Where the film really sizzles, is in the scenes between Mortenssen and Fassbender. Fassbender is atypically lacking in charm- his charisma appears to manifest via a common bond with his contemporaries as Jung rather than his usual magnetism. Indeed here, he's restrained and suffocated by his own hand. It's a controlled, fascinating shift by the actor. Mortenssen too is his equal, and the two really click as intellectual goliaths, demonstrating a real subtlety and at times. Their cerebral duel exudes a danger more tangible than the pseudo-masochistic tendencies of Fassbender's illicit relationship with Knightly.
What's ironic is that none of the leads were the original choices, with Julia Roberts being the original choice for Spielrein, and Christophe Waltz, amongst others being sought after. The final results are so impressive, one can hardly imagine anyone else stepping into their shoes.
Generally, the performances are terrific, certainly retaining interest even in the odd moment when the script threatens to meander towards the dull. Kiera Knightly is both versatile and believable in a role that really could have easily coaxed a ludicrous, slap-dash effort. Likewise, the incomparable Vincent Cassel makes his mark in a brief but vital turn as Otto Gross.
The opening scene is perhaps the toughest incident to digest, as it's the only moment in which Cronenberg pulls out the plug and washes his film with a dose of hysteria that the remainder of the film firmly keeps the lid on. Certainly, this is modern film devoid of modern flash, instead offering its drama in the shape of unbearable tension. It requires the viewer to take an interest in not just what is occurring on screen, but in the machinations of the debate that is occurring between Jung and Freud. If psychoanalysis and Freudian thought is not your thing, then in all likelihood, neither will A Dangerous Method be.
Lionsgate's Blu-Ray and DVD releases of this both offer a Cronenberg Director's Commentary, and a short Making of feature. Hardly a staggering package, but what is present is good, particularly Cronenberg's informative track. A little more would certainly have been nice though, especially perhaps an in-depth look at the personalities the play/script is based upon. Definitely a missed opportunity, and this is an instance where a very good film commands a degree of hesitation in purchasing due to an average release. To the credit of all involved horror- both picture and audio are terrific. While our review copy was on DVD, the film nonetheless looks fantastically sharp, and I'm assured that on Blu-Ray, it's even more wonderful.
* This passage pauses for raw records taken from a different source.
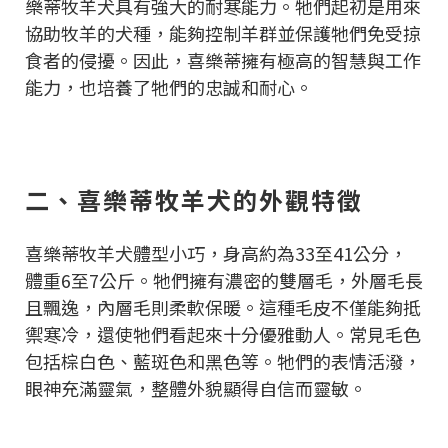
樂蒂牧羊犬具有強大的耐寒能力。牠們起初是用來
協助牧羊的犬種，能夠控制羊群並保護牠們免受掠
食者的侵擾。因此，喜樂蒂擁有極高的智慧與工作
能力，也培養了牠們的忠誠和耐心。
二、喜樂蒂牧羊犬的外觀特徵
喜樂蒂牧羊犬體型小巧，身高約為33至41公分，
體重6至7公斤。牠們擁有濃密的雙層毛，外層毛長
且飄逸，內層毛則柔軟保暖。這種毛皮不僅能夠抵
禦寒冷，還使牠們看起來十分優雅動人。常見毛色
包括棕白色、藍斑色和黑色等。牠們的表情活潑，
眼神充滿靈氣，整體外貌顯得自信而靈敏。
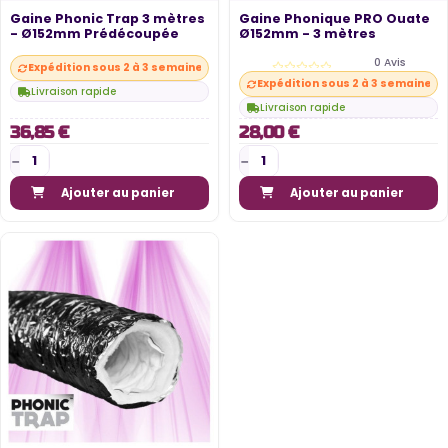
Gaine Phonic Trap 3 mètres
Gaine Phonique PRO Ouate
- Ø152mm Prédécoupée
Ø152mm - 3 mètres
0 Avis
Expédition sous 2 à 3 semaines
Expédition sous 2 à 3 semaines
Livraison rapide
Livraison rapide
36,85 €
28,00 €
Ajouter au panier
Ajouter au panier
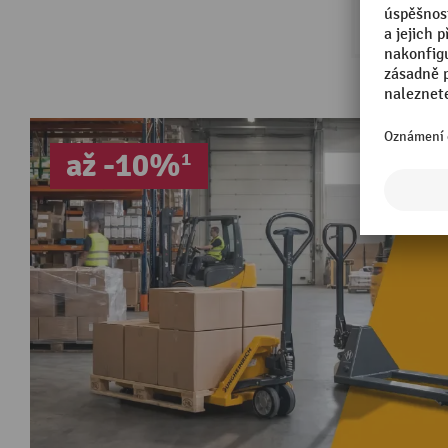
až -10%¹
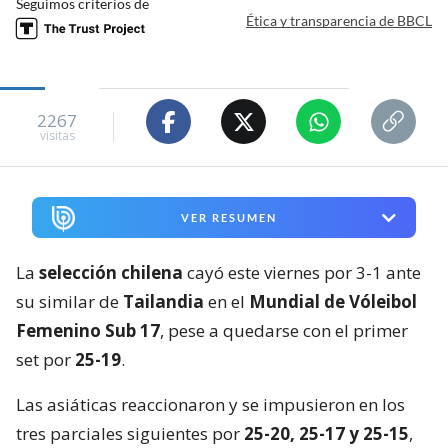
Seguimos criterios de
Ética y transparencia de BBCL
2267
visitas
VER RESUMEN
La
selección chilena
cayó este viernes por 3-1 ante
su similar de
Tailandia
en el
Mundial de Vóleibol
Femenino Sub 17
, pese a quedarse con el primer
set por
25-19
.
Las asiáticas reaccionaron y se impusieron en los
tres parciales siguientes por
25-20, 25-17 y 25-15
,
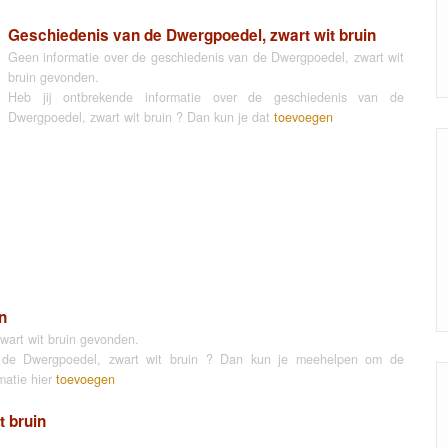
Geschiedenis van de Dwergpoedel, zwart wit bruin
Geen informatie over de geschiedenis van de Dwergpoedel, zwart wit
bruin gevonden.
Heb jij ontbrekende informatie over de geschiedenis van de
Dwergpoedel, zwart wit bruin ? Dan kun je dat
toevoegen
n
wart wit bruin gevonden.
an de Dwergpoedel, zwart wit bruin ? Dan kun je meehelpen om de
matie hier
toevoegen
 bruin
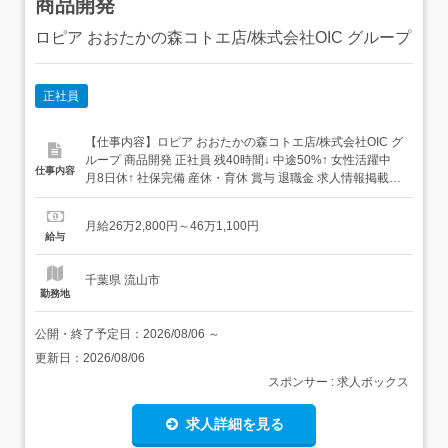
商品開発
ロピア おおたかの森コトエ店/株式会社OIC グループ
正社員
【仕事内容】ロピア おおたかの森コトエ店/株式会社OIC グ
ループ 商品開発 正社員 残40時間↓ 中途50%↑ 女性活躍中
仕事内容
月8日休↑ 社保完備 産休・育休 賞与 退職金 求人情報掲載期
間:2026/07/23～2026/08/27 求人情報 店舗の特徴 着実に成
長を続けるスーパーブランド 住 所 千葉県 流山市 おおたか
月給26万2,800円～46万1,100円
の森西1-15-3 交 通 つ...
給与
千葉県 流山市
勤務地
公開・終了予定日：
2026/08/06
～
更新日：
2026/08/06
スポンサー : 求人ボックス
求人詳細を見る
Perhaps appropriately, A Dangerous Method is by no means a knock-out film. It's far from exciting, and not an especially light watch. Like several of Cronenberg's post Naked Lunch entries, it's likely to disappoint a considerable portion of his long-term fan base. It is however, a genuinely intriguing curiosity, that certainly merit's generous consideration. As with his most interesting work, this is a deep ,and perhaps unsettling film. In this case though, transformation and confrontation of suppressed fundamental characteristics are handled in an intellectual sense. A Dangerous Method plays out like chess match rather than a Hollywood blockbuster, and buoyed by a triumvirate of actors close to the top of their game, it's fabulously realised.